Proxy forms can be submitted in advance of the EGM by availing of one of the options set out in the notice of the EGM:
• by post to the Company's registrar, Link Registrars Limited, PO Box 1110, Maynooth, Co. Kildare, Ireland or by hand to Link Registrars Limited, Level 2, Block C, Maynooth Business Campus, Maynooth, Co. Kildare, W23 F854, Ireland;
• by fax to +353 (1) 2240700, provided it is received in legible form;
• electronically by accessing www.signalshares.com;
• via the CREST System, where shares are held in CREST.
Any relevant updates regarding the EGM, including any changes to the arrangements outlined in the Circular, will be announced via a Regulatory Information Service and will be available on https://investor.ryanair.com/.
In the event that it is not possible to hold the EGM either in compliance with public health guidelines or applicable law or where it is otherwise considered that proceeding with the EGM as planned poses an unacceptable health and safety risk, the EGM may be adjourned or postponed or relocated to a different time and/or venue, in which case notification of such adjournment or postponement or relocation will be given in accordance with applicable law.

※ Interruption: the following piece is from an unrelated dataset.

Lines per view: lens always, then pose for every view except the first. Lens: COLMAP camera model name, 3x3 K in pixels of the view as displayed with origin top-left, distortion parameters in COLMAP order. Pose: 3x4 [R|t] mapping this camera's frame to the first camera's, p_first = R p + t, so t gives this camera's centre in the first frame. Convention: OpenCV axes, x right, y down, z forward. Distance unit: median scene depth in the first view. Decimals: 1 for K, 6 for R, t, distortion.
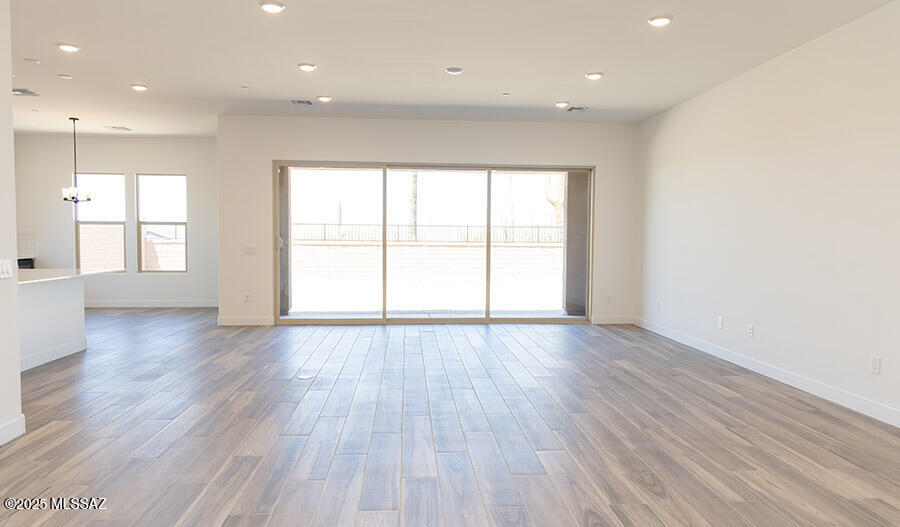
lens RADIAL K [[632.9, 0, 452.7], [0, 632.9, 261.0], [0, 0, 1]] dist [0.013896, -0.006903]
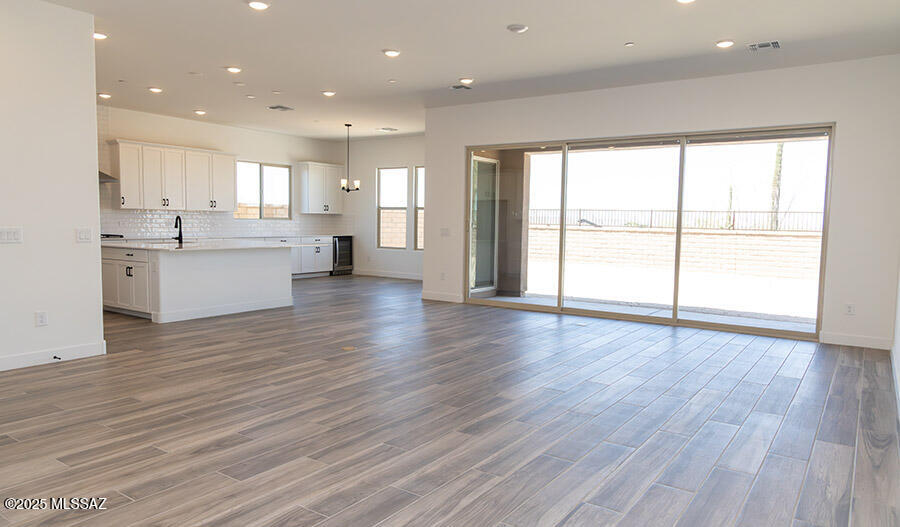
lens RADIAL K [[603.7, 0, 469.2], [0, 603.7, 271.6], [0, 0, 1]] dist [0.000286, 0.005553]
pose [[0.782536, 0.059989, -0.619708, 0.343335], [-0.036162, 0.998046, 0.050949, -0.003616], [0.621554, -0.017459, 0.783177, 0.206631]]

Further information in relation to the EGM
In accordance with Irish Listing Rule 6.1.59 and UK Listing Rule 14.3.6, the Circular and the Articles of Association of the Company in the proposed amended form will be submitted to the Irish Stock Exchange t/a Euronext Dublin and the UK's National Storage Mechanism and will be available for inspection at the following locations:
Companies Announcement Office
28 Anglesea Street
Tel. no: + 353 1 617 4200
For further information, please contact:
Ryanair Holdings plc, Peter Larkin, Head of Investor Relations, Tel: +353 (0) 1 945 1212
Announcements relating to the EGM contain (or may contain) certain forward-looking statements with respect to certain of the Company's current expectations and projections about future events, including Migration, and the Company's future financial condition and performance. These statements, which sometimes use words such as "aim", "anticipate", "believe", "may", "will", "should", "intend", "plan", "assume", "estimate", "expect" (or the negative thereof) and words of similar meaning, reflect the directors' current beliefs and expectations and involve known and unknown risks, uncertainties and assumptions, many of which are outside the Company's control and difficult to predict (certain of which are set out in the Circular with respect to Migration).

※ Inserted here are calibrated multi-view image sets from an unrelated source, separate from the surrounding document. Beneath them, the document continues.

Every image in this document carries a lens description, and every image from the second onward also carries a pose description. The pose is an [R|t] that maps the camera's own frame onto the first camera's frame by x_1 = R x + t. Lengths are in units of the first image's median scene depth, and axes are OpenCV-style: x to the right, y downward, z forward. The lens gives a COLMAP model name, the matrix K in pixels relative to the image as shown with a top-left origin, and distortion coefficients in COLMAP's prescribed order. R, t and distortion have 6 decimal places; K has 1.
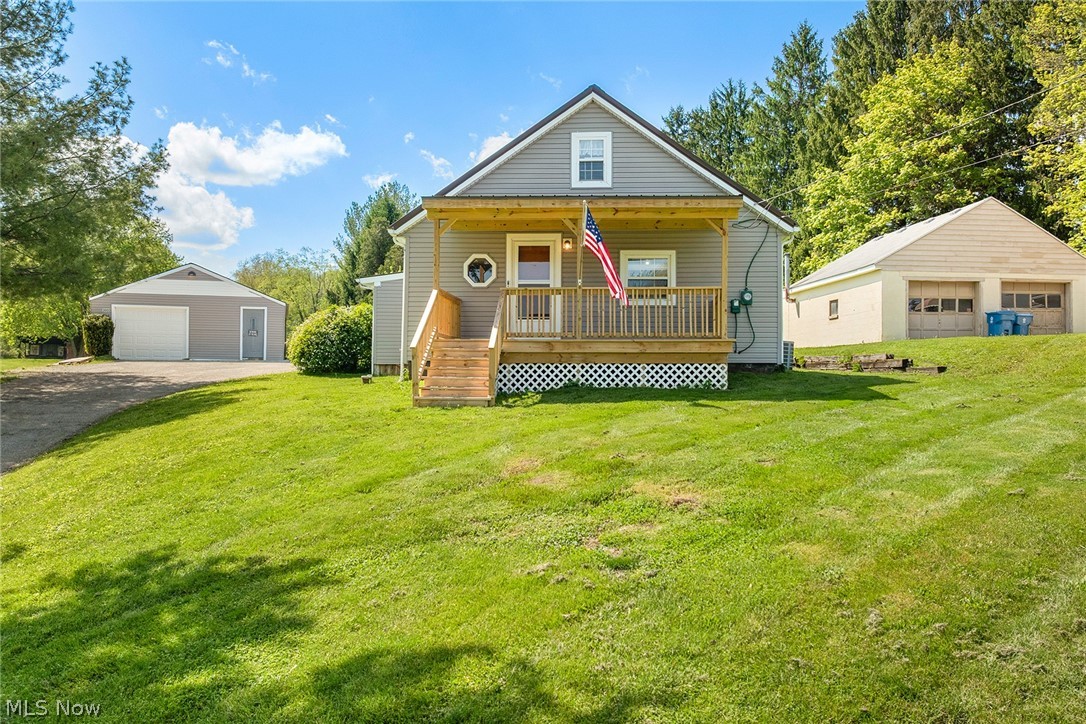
lens RADIAL K [[926.9, 0, 555.1], [0, 926.9, 376.6], [0, 0, 1]] dist [-0.004529, -0.003834]
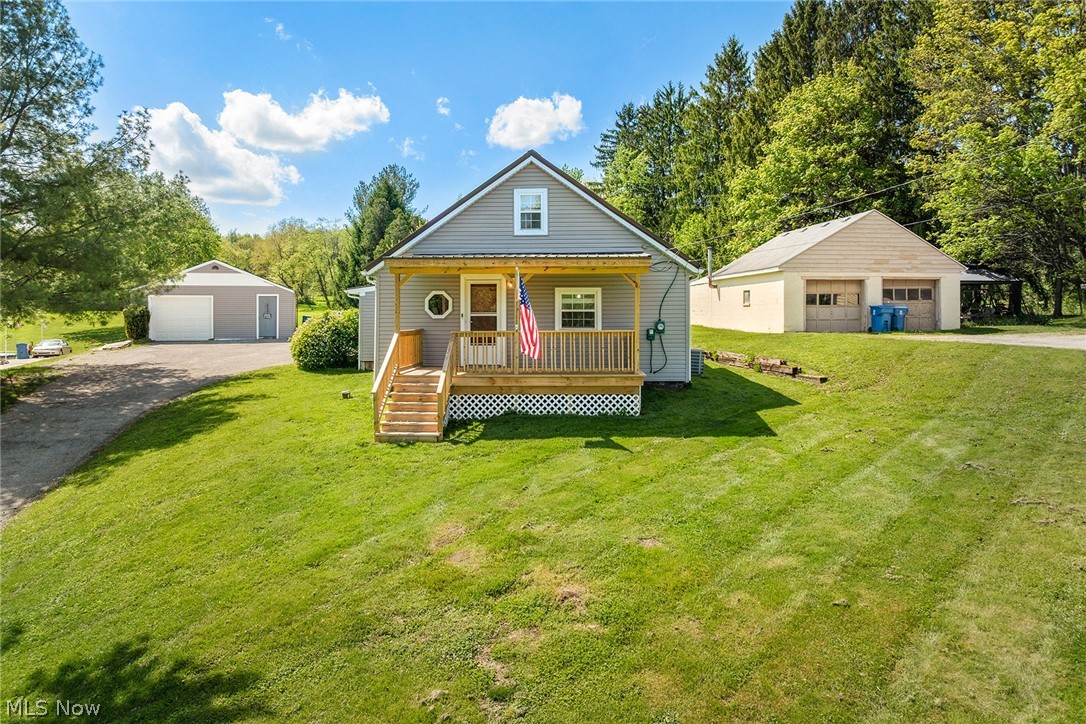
lens RADIAL K [[764.9, 0, 544.7], [0, 764.9, 328.0], [0, 0, 1]] dist [-0.009640, -0.002687]
pose [[0.999889, -0.008560, 0.012175, 0.045409], [0.008268, 0.999681, 0.023875, -0.110263], [-0.012376, -0.023771, 0.999641, 0.009372]]
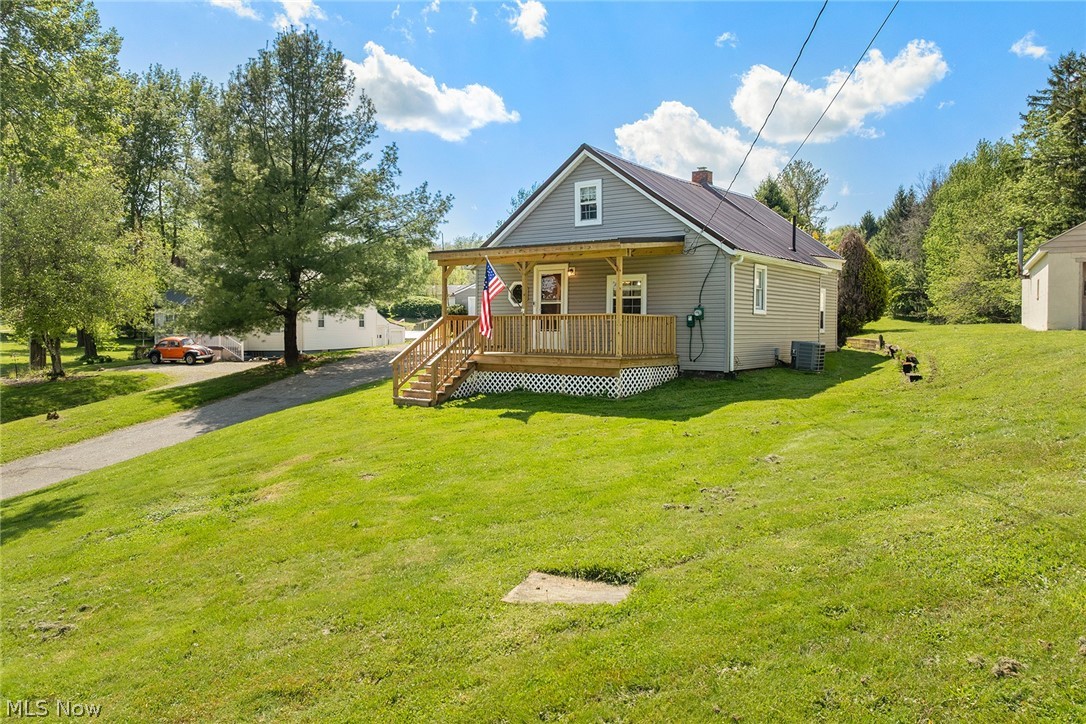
lens RADIAL K [[795.4, 0, 543.0], [0, 795.4, 362.0], [0, 0, 1]] dist [-0.027411, -0.008400]
pose [[0.834420, 0.022105, -0.550686, 0.595438], [0.006488, 0.998732, 0.049921, -0.076308], [0.551091, -0.045228, 0.833219, 0.070777]]
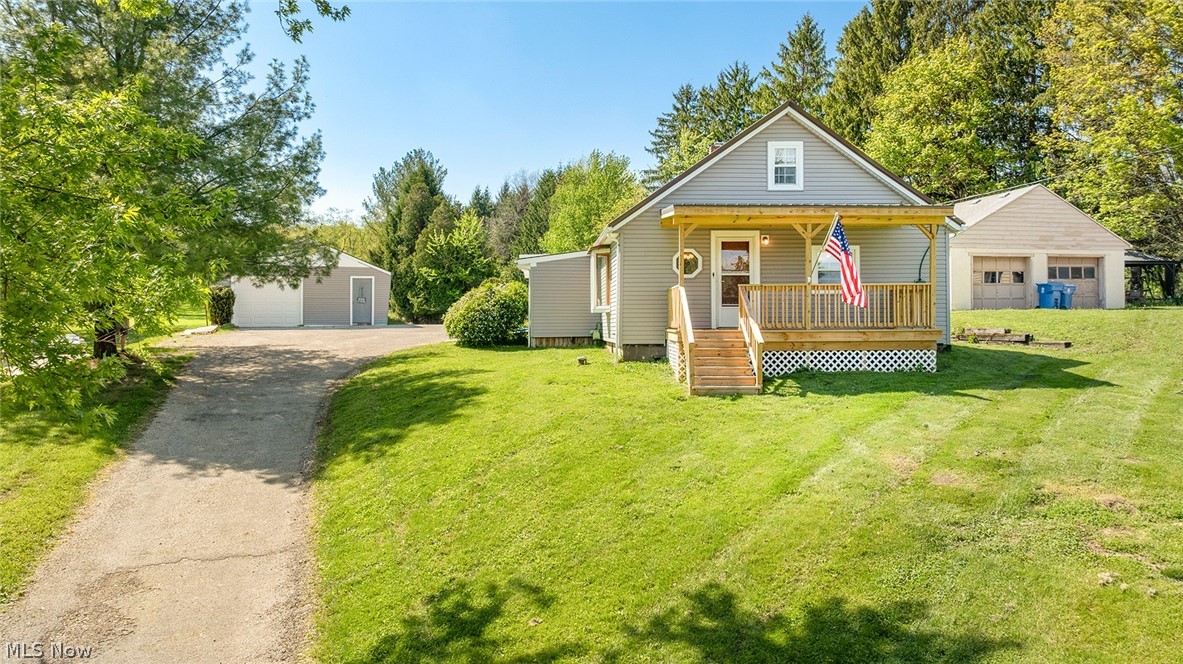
lens RADIAL K [[835.7, 0, 591.5], [0, 835.7, 332.0], [0, 0, 1]] dist [-0.002589, 0.003875]
pose [[0.996833, -0.010145, 0.078868, -0.287440], [0.008839, 0.999818, 0.016890, -0.050925], [-0.079025, -0.016140, 0.996742, -0.004808]]
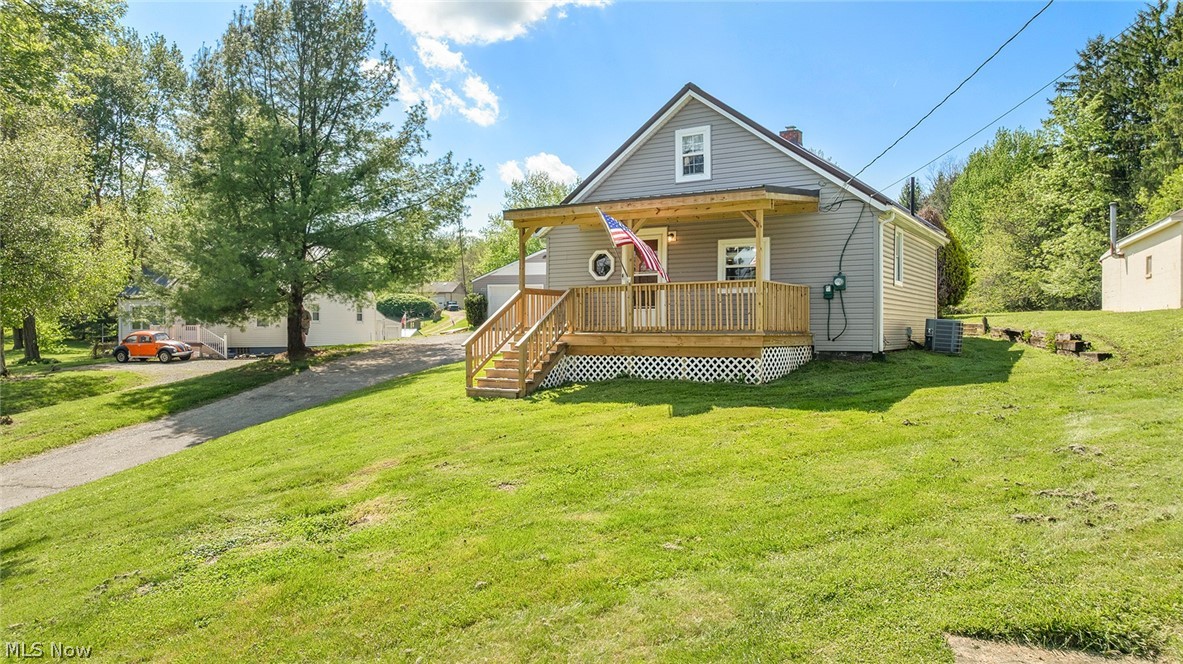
lens RADIAL K [[832.6, 0, 591.5], [0, 832.6, 332.0], [0, 0, 1]] dist [-0.019878, 0.002497]
pose [[0.875611, -0.004483, -0.482996, 0.400977], [0.010872, 0.999886, 0.010430, -0.046504], [0.482894, -0.014384, 0.875560, 0.126403]]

Due to such uncertainties and risks, readers are cautioned not to place undue reliance on such forward-looking statements, which speak only as of the date hereof. In light of these risks, uncertainties and assumptions, the events described in the forward-looking statements in this announcement may not occur. The information contained in this announcement, including the forward-looking statements, speaks only as of the date of this announcement and is subject to change without notice and the Company does not assume any responsibility or obligation to, and does not intend to, update or revise publicly or review any of the information contained herein save where indicated in the Circular, whether as a result of new information, future events or otherwise, except to the extent required by Euronext Dublin, the Central Bank of Ireland, the UK Financial Conduct Authority, the London Stock Exchange, the NASDAQ Stock Market, the U.S. Securities and Exchange Commission or by applicable law.
The defined terms set out in Part 9 of the Circular have the same meaning herein.